Zu Beginn der zweitägigen Wirtschaftsgespräche zwischen den USA und China machten die Chinesen dem Finanzminister der USA, Henry Paulson klar, daß die Wall Street Peking keine Bedingungen diktieren kann.

„Wir sollten unvernünftiges und einseitiges Tadeln der anderen Seite vermeiden“, zitierte die englischsprachige Regierungs-Zeitung China Daily Vize-Handelsminister Cheng Deming. Cheng warnte auch, die Neigung der Amerikaner, Handelsthemen zu politisieren, könne sich mit der Präsidentschaftswahl im nächsten Jahr noch verstärken.

Chinas Finanzminister Xie Xuren erklärte, die bilateralen Beziehungen könnten darunter leiden, wenn die Forderungen bezüglich der Handelsbeziehungen zwischen den beiden Seiten, die dem US-Kongreß vorliegen, angenommen würden. „Wenn die Gesetzesanträge vom Kongreß angenommen werden, werden sie der chinesisch-amerikanischen Wirtschafts- und Handelskooperation und überhaupt den Interessen der USA selbst ernsten Schaden zufügen“, zitierte die offizielle Nachrichtenagentur Xinhua Xie am 9. Dezember.

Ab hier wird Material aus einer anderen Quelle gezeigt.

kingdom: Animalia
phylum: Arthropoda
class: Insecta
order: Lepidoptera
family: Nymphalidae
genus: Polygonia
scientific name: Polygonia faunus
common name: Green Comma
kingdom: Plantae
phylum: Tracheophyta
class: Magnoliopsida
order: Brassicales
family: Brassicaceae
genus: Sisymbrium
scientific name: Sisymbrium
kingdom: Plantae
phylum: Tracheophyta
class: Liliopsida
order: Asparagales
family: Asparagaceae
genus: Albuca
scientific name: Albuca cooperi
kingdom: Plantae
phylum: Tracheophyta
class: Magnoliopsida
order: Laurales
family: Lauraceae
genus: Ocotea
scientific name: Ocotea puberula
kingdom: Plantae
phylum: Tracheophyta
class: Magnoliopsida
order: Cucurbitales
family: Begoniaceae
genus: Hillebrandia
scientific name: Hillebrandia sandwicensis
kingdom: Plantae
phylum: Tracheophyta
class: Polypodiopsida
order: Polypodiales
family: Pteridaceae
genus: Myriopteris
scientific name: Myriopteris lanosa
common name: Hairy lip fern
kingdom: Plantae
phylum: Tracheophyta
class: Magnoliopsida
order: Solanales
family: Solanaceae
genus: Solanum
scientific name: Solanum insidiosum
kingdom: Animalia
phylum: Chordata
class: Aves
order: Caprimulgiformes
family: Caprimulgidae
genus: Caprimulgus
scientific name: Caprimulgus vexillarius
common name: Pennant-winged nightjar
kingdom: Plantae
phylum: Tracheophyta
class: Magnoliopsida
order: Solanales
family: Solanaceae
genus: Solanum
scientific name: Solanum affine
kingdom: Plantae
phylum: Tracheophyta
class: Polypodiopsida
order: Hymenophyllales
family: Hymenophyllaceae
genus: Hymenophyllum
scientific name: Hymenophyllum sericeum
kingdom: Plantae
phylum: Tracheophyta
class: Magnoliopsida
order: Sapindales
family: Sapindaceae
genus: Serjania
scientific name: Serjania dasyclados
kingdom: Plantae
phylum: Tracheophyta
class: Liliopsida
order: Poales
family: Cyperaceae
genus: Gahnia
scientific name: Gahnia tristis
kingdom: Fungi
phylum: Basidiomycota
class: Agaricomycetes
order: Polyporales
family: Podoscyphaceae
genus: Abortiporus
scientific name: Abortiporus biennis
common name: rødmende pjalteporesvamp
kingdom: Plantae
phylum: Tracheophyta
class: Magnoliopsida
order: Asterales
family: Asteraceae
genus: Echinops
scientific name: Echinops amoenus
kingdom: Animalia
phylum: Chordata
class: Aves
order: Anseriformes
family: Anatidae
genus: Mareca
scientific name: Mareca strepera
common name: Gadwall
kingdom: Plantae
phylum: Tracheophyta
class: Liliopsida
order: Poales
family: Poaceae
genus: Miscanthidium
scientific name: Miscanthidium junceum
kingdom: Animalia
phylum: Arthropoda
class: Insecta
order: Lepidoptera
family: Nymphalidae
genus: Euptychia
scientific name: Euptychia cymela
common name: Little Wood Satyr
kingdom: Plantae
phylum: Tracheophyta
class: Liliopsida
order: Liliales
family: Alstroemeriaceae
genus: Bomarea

Das bestätigt LaRouches Warnungen vom 14. November, als er sagte, wenn der US-Kongress weiterhin „imperiale Geringschätzung“ gegenüber China zeige, werde sich dies in dem schon heranziehenden Beginn einer generellen Zusammenbruchskrise niederschlagen.

Ein Team hochrangiger US-Beamter, darunter Handelsminister Carlos Gutierrez, die Handelsrepräsentantin Susan Schwab und Gesundheitsminister Mike Leavitt, begleiten Paulson bei diesem Besuch.